Oral medications include Propecia, which inhibits the hormone known as DHT. It works well in men to prevent further hair loss as well as encouraging new growth. It is not recommended for most women because of the potential for birth defects. Spironolactone is a medication that can be used for high blood pressure and acne treatment and may minimize hair loss for appropriate patients.

Laser biostimulation is also a hot topic and can be delivered as a comb or cap. It uses wavelengths in the red to infrared spectrum and seems to stimulate the follicles to go into active growth phase. The devices can be used in a provider’s office or at home, though cost may be an issue. Research does show a statistical increase in hair counts after treatment. Reduced hair loss and thicker hair were also noted by patients.

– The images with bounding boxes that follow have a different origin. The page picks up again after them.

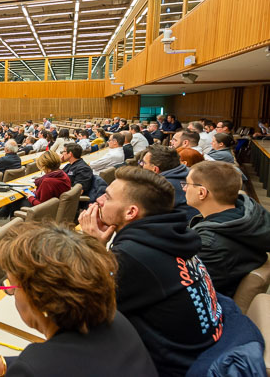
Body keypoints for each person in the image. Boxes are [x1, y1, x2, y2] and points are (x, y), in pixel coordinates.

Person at [0, 223, 157, 377]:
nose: (8, 292)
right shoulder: (117, 320)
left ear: (39, 300)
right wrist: (4, 365)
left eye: (11, 287)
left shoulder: (36, 366)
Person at [79, 167, 222, 376]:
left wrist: (91, 247)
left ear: (131, 212)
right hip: (199, 351)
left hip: (166, 368)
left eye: (107, 197)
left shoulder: (133, 256)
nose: (99, 200)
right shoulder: (171, 236)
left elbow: (82, 312)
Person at [184, 161, 270, 297]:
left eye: (187, 184)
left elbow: (187, 286)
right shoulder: (243, 216)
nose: (184, 189)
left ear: (202, 192)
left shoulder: (211, 244)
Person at [140, 144, 198, 220]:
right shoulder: (191, 174)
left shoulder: (160, 188)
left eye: (143, 163)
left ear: (155, 169)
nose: (141, 165)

Hair transplants have come a long way from the doll-plug look of decades ago. A technique called micro-follicular transplantation has made transfer of one to two hair units possible, and the results look very natural. It takes about a year after surgery to get the full effect.

And what if it gets to be too much? While I’ve never heard of someone complain that they had too much hair on their head, I get plenty of patients in my office who have excessive hair growth in other less cosmetically appealing areas. Vaniqa is one topical option. And thankfully, we can rely on laser hair removal to help manage growth and keep us smooth.

This column was written exclusively for The Forum.